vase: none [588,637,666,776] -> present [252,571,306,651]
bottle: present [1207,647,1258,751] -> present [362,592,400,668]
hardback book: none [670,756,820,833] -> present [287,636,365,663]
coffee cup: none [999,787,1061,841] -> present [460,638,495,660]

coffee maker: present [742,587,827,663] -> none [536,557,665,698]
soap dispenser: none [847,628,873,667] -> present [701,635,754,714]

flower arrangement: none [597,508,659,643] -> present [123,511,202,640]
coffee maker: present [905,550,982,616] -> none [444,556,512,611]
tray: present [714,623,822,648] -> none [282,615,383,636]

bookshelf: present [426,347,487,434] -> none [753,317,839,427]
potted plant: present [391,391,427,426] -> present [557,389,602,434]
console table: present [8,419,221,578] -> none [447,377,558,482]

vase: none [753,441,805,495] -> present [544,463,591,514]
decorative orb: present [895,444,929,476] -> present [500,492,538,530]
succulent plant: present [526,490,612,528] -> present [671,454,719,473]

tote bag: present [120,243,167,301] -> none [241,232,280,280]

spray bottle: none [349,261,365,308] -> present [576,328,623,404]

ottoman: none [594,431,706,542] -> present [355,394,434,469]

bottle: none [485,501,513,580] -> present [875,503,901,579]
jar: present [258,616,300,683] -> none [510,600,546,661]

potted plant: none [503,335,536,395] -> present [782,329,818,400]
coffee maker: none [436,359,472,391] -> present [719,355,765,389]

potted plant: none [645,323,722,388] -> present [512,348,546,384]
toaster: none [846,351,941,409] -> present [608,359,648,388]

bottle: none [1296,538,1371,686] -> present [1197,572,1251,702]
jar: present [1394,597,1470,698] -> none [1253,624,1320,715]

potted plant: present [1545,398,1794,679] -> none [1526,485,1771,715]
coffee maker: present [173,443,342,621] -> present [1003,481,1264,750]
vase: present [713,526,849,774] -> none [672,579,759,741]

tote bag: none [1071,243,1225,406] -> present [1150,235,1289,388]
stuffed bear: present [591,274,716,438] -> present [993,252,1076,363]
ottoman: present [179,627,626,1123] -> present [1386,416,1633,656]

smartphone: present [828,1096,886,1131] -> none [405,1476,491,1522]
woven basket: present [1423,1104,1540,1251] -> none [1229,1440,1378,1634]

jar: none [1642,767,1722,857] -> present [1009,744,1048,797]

▶ What to do
Your response should contain each line of the entries above that holds the string "ottoman".

▶ Your response
ottoman: none [594,431,706,542] -> present [355,394,434,469]
ottoman: present [179,627,626,1123] -> present [1386,416,1633,656]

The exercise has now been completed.